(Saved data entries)
▬▬▬
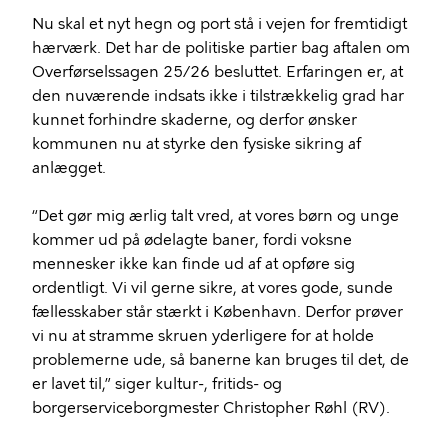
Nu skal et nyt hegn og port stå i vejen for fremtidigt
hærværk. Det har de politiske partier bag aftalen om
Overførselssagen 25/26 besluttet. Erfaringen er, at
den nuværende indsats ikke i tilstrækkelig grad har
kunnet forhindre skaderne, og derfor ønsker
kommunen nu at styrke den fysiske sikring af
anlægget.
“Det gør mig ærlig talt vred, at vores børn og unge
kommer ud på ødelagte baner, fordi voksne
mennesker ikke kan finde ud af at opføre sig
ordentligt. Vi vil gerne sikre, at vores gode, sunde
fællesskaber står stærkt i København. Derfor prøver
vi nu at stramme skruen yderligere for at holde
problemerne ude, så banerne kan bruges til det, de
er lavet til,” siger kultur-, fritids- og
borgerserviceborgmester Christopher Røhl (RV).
▬▬▬
Work order: Pull out every line holding "ikke" from the records above, and copy it.

Written answer:
den nuværende indsats ikke i tilstrækkelig grad har
mennesker ikke kan finde ud af at opføre sig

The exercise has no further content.